Neil Gaiman's 'The Graveyard Book' wins Newbery
The horror by Neil Gaiman won the top prize for children's literature: The 2009 John Newbery Medal Monday, according to the American Library Association.
Gaiman won for The Graveyard Book, which was illustrated by Dave McKean, the story of a boy named Nobody Owens who lived in a graveyard and was educated by ghosts.
I am so wonderfully befuddled, the best-selling author said after winning the 88th annual Newbery for The Graveyard Book, a spooky, but family friendly story about a boy raised by a vampire, a werewolf and a witch.
I never really thought of myself as a Newbery winner. It's such a very establishment kind of award, in the right kind of way, with the world of librarians pointing at the book saying, `this is worthy of the ages.' And I'm so very used to working in, and enjoying working in, essentially the gutter.
Author Susan Marie Swanson and illustrator Beth Krommes won the Randolph Caldecott Medal for picture books for the book, The House in the Night.
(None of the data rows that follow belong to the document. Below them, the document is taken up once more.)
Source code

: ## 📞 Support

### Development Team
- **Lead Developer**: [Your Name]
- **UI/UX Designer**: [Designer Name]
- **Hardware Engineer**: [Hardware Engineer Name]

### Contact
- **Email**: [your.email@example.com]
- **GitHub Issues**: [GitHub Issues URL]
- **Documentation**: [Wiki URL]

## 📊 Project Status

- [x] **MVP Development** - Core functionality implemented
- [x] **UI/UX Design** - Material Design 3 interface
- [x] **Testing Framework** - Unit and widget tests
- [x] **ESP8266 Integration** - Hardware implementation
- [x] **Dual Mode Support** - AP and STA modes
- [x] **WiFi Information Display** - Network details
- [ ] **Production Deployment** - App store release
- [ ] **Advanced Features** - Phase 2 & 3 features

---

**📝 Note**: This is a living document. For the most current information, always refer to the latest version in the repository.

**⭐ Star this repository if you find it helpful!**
Other winners included Melina Marchetta's Jellicoe Road, given the Michael L. Printz Award for young adult literature, and two Pura Belpre awards for Latino writing _ best author to Margarita Engle's The Surrender Tree and best illustrator to Yuyi Morales for Just in Case.
Finally, Kadir Nelson won the Coretta Scott King Award for a book written by an African American with We Are the Ship: The Story of Negro League Baseball.
48 year-old, Neil Gaiman, , is a British journalist, He has written novels, comic books, children's books, and films, and two years ago wrote an adaptation of the British saga Beowulf for the big screen. His latest film, Coraline, an animated moved based on his own horror novella, is scheduled to open on Feb. 6.